Capítulo 3
II
Nestes desperdícios de drear de terra mar-nascida,
este wilds onde nenhum pode morar mas Ele,
O que Pasts visionário reavivam,
que processo dos Anos que nós vemos:
Contemplando além da linha azul magra
aquelas beiras o horizonte-anel distante,
Nosso entristeça visão por que assombra estes fantasmas,
de onde estas sombras espectrais pulam?
Que perguntas infinitas vexam o pensamento,
de De onde e Onde, Quando e Como?
Que discussão aficionada e tola para ler
o escrito de Bíblia em sobrancelha humana;
Como posto nós percht em ponto de Tempo,
entre as duas Eternidades,
De quem segredos terríveis que juntam em volta
com preto profundo oprima nossos olhos.
"Esta noite escura, estas ondas horríveis,
estes ventos e remoinhos de água alto e medo:
Que reck eles de nosso plight miserável
quem a costa de Segurança tão ligeiramente passo?"

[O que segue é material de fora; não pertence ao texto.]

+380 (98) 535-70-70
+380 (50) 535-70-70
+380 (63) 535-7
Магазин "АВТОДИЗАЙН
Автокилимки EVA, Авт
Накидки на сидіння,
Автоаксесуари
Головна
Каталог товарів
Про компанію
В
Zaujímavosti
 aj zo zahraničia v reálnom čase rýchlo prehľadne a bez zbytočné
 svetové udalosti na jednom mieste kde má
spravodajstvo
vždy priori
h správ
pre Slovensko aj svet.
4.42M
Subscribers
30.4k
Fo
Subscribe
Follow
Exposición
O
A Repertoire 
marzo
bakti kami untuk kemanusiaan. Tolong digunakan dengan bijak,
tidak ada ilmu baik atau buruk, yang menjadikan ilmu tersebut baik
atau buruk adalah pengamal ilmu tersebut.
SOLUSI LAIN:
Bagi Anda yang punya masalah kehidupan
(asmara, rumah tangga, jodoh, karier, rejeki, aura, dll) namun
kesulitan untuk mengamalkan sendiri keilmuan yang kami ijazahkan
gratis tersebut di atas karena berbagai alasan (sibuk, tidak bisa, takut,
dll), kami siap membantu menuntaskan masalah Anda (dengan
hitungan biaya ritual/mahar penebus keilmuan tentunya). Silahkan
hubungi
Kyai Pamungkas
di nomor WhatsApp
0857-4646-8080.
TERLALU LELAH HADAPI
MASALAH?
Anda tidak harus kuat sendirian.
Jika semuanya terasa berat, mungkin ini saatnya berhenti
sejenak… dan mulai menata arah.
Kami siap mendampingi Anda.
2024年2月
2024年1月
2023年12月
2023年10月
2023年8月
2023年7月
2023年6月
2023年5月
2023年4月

Assim quoth o Bardo de Amor e Vinho,*
de quem sonha com ne'er de Céu poderia subir
Além da Kausar-xícara enchendo até a borda
e Huri com os olhos branco-pretos;
* Hafiz de Shiraz.
Ah eu! minha raça de anos de threescore
é bastante curto, mas longo a mortalha
Meu senso com alegrias tristes como estes,
com carinho e Huri, Vinho e tudo.
Outras ostentações que ele se divorciaria
velha Razão estéril da cama dele,
E se casa a Videira-empregada no lugar dela;--
bobos que acreditam uma palavra que ele disse!*
* Omar-i-Kayyam, o poeta de barraca-fabricante de Pérsia.
E "'Pó tu arte para espanar devolvendo.'
ne'er era falou de alma humana"
O Soofi chora, 'tis bem para ele
aquele hath tal presente para perguntar sua meta.
"E isto é tudo, para isto nascemos nós
lamentar um pequeno e morrer!"
Assim canta o bardo raso cujo vida
ainda labuta à carta "eu."
"Orelha nunca ouviu, Olho nunca viu
as felicidades desses em que entram
Meu reino divino", Isa disse,
que lamentou nossas tristezas e nosso pecado:
Muito de palavras ou ainda muito pouco!